• **Task item**: All the entries, exactly as they read, must be written out again.

[Input material Boundary: Start]

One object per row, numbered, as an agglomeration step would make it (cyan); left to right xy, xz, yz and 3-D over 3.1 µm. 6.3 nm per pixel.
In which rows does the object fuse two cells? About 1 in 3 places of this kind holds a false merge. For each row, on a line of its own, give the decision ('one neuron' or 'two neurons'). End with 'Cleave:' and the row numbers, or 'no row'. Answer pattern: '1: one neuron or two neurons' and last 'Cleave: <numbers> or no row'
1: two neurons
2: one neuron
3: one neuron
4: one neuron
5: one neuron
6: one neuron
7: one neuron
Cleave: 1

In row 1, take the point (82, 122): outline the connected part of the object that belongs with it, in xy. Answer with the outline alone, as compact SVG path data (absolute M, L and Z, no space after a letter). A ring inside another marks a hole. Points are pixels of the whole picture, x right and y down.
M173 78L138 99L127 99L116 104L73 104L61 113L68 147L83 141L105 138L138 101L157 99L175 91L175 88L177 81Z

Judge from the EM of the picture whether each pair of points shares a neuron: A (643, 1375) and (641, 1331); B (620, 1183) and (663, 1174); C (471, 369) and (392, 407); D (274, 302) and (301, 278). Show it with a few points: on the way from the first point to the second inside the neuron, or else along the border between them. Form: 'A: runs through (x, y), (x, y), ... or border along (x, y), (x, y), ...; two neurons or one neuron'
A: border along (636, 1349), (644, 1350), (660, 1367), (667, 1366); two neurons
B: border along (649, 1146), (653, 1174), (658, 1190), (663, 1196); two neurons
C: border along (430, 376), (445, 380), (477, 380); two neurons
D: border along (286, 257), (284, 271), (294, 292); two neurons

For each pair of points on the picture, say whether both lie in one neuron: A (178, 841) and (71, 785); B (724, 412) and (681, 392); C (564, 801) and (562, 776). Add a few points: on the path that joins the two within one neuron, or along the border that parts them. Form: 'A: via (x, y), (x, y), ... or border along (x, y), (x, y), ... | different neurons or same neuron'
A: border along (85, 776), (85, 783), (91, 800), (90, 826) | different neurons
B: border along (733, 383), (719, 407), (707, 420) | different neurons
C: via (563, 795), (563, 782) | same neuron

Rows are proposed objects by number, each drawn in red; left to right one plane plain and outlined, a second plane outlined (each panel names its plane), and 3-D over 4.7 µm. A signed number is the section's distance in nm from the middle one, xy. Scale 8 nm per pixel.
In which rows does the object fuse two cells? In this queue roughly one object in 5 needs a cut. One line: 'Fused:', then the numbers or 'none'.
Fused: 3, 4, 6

[Input material Boundary: End]

• **Response to the exercise**:
One object per row, numbered, as an agglomeration step would make it (cyan); left to right xy, xz, yz and 3-D over 3.1 µm. 6.3 nm per pixel.
In which rows does the object fuse two cells? About 1 in 3 places of this kind holds a false merge. For each row, on a line of its own, give the decision ('one neuron' or 'two neurons'). End with 'Cleave:' and the row numbers, or 'no row'. Answer pattern: '1: one neuron or two neurons' and last 'Cleave: <numbers> or no row'
1: two neurons
2: one neuron
3: one neuron
4: one neuron
5: one neuron
6: one neuron
7: one neuron
Cleave: 1

In row 1, take the point (82, 122): outline the connected part of the object that belongs with it, in xy. Answer with the outline alone, as compact SVG path data (absolute M, L and Z, no space after a letter). A ring inside another marks a hole. Points are pixels of the whole picture, x right and y down.
M173 78L138 99L127 99L116 104L73 104L61 113L68 147L83 141L105 138L138 101L157 99L175 91L175 88L177 81Z

Judge from the EM of the picture whether each pair of points shares a neuron: A (643, 1375) and (641, 1331); B (620, 1183) and (663, 1174); C (471, 369) and (392, 407); D (274, 302) and (301, 278). Show it with a few points: on the way from the first point to the second inside the neuron, or else along the border between them. Form: 'A: runs through (x, y), (x, y), ... or border along (x, y), (x, y), ...; two neurons or one neuron'
A: border along (636, 1349), (644, 1350), (660, 1367), (667, 1366); two neurons
B: border along (649, 1146), (653, 1174), (658, 1190), (663, 1196); two neurons
C: border along (430, 376), (445, 380), (477, 380); two neurons
D: border along (286, 257), (284, 271), (294, 292); two neurons

For each pair of points on the picture, say whether both lie in one neuron: A (178, 841) and (71, 785); B (724, 412) and (681, 392); C (564, 801) and (562, 776). Add a few points: on the path that joins the two within one neuron, or along the border that parts them. Form: 'A: via (x, y), (x, y), ... or border along (x, y), (x, y), ... | different neurons or same neuron'
A: border along (85, 776), (85, 783), (91, 800), (90, 826) | different neurons
B: border along (733, 383), (719, 407), (707, 420) | different neurons
C: via (563, 795), (563, 782) | same neuron

Rows are proposed objects by number, each drawn in red; left to right one plane plain and outlined, a second plane outlined (each panel names its plane), and 3-D over 4.7 µm. A signed number is the section's distance in nm from the middle one, xy. Scale 8 nm per pixel.
In which rows does the object fuse two cells? In this queue roughly one object in 5 needs a cut. One line: 'Fused:', then the numbers or 'none'.
Fused: 3, 4, 6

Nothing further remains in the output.